企業年金の現場から R1.9

「老後不安に効く薬」

老後不安を解決する妙薬はあるのでしょうか?
 老後不安に対処する方法として、次の三つをあげました。
 ・より長く働く
 ・お金にも働いてもらう
 ・時間を味方にする
◆より長く働く
 60歳定年だとしても、65歳まで働ける環境は整ってきていますので、あと5年70歳まで働くことを考えましょう。これはかなり効果があります。既に書いた通りです。
◆お金にも働いてもらう
 確定拠出年金の投資教育をしていると、元本確保型商品のみで運用している人がかなりいらっしゃいます。
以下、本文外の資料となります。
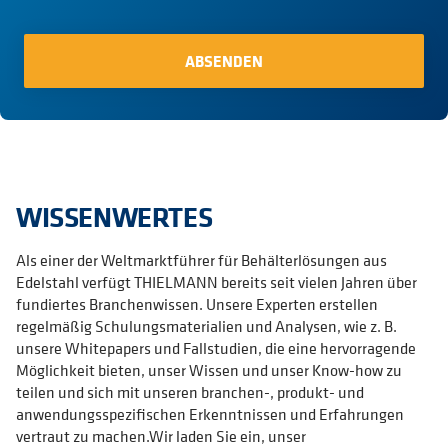
WISSENWERTES
Als einer der Weltmarktführer für Behälterlösungen aus
Edelstahl verfügt THIELMANN bereits seit vielen Jahren über
fundiertes Branchenwissen. Unsere Experten erstellen
regelmäßig Schulungsmaterialien und Analysen, wie z. B.
unsere Whitepapers und Fallstudien, die eine hervorragende
Möglichkeit bieten, unser Wissen und unser Know-how zu
teilen und sich mit unseren branchen-, produkt- und
anwendungsspezifischen Erkenntnissen und Erfahrungen
vertraut zu machen.Wir laden Sie ein, unser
投資信託を含めて運用している人とどのくらいの差が出るか、簡単に計算してみましょう。
①40歳から60歳までの20年間、毎年24万円積立て、元本確保型商品だけで運用した場合。
運用利回りを仮に0.1%とすると60歳時点の積立残高はおよそ485万円となります。
②同じ条件で、運用商品に投資信託を含めて運用した場合。
運用利回りを仮に3%(企業年金連合会2019年2月4日公表:2017年度決算確定拠出年金実態調査結果によると、加入者の通算運用利回り平均は2.8%)とすると60歳時点の積立残高はおよそ645万円となります。
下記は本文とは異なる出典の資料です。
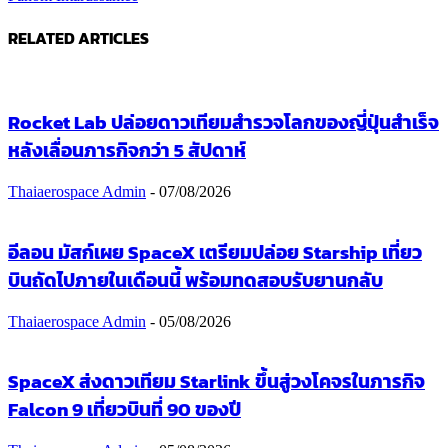
RELATED ARTICLES
Rocket Lab ปล่อยดาวเทียมสำรวจโลกของญี่ปุ่นสำเร็จ
หลังเลื่อนภารกิจกว่า 5 สัปดาห์
Thaiaerospace Admin
-
07/08/2026
อีลอน มัสก์เผย SpaceX เตรียมปล่อย Starship เที่ยว
บินถัดไปภายในเดือนนี้ พร้อมทดสอบรับยานกลับ
Thaiaerospace Admin
-
05/08/2026
SpaceX ส่งดาวเทียม Starlink ขึ้นสู่วงโคจรในภารกิจ
Falcon 9 เที่ยวบินที่ 90 ของปี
①の485万円と②の645万円の差額160万円は、運用利回りの差額分となります。
少し勉強して、お金にも働いてもらう事が、いかに大事かお分かり頂けると思います。
◆時間を味方にする
③年間の積立額24万円、運用利回り3%は同じだが、積立を20歳から開始し
60歳まで40年間とした場合。
 60歳時点の積立残高はおよそ 1,810万円 となります。
積立期間が長いから、たくさん積立てられるのは当たり前と思われるかもしれませんが、②の積立残高645万円のうち積立てた元本は480万円ですから、得られた収益は差額の165万円となります。
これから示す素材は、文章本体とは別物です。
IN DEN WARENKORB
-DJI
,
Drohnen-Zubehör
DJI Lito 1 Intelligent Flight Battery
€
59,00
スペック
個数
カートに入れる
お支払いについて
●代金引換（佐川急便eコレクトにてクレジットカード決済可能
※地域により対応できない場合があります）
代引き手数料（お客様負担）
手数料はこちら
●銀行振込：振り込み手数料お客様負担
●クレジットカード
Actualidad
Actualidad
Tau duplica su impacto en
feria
 一方③の場合の得られた収益は、積立期間が②の2倍となりますので、②の収益165万円の倍額330万円となるでしょうか?積立残高1,810万円のうち積立てた元本は960万円ですから、得られた収益は差額の850万円となります。
実に②の収益の5倍以上の金額となります。これが複利効果を生かし、時間を味方につけた結果です。積立開始は1ヶ月でも早い方が良い事になります。
◆積立は非課税を利用する
 積立をする場合は、非課税となる仕組みを活用しましょう。選択制確定拠出年金・確定拠出年金のマッチング拠出やiDeCoは運用益が非課税で、さらに所得控除が使えますのでお薦めです。つみたてNISAであれば、所得控除は
使えませんが、運用益が非課税となります。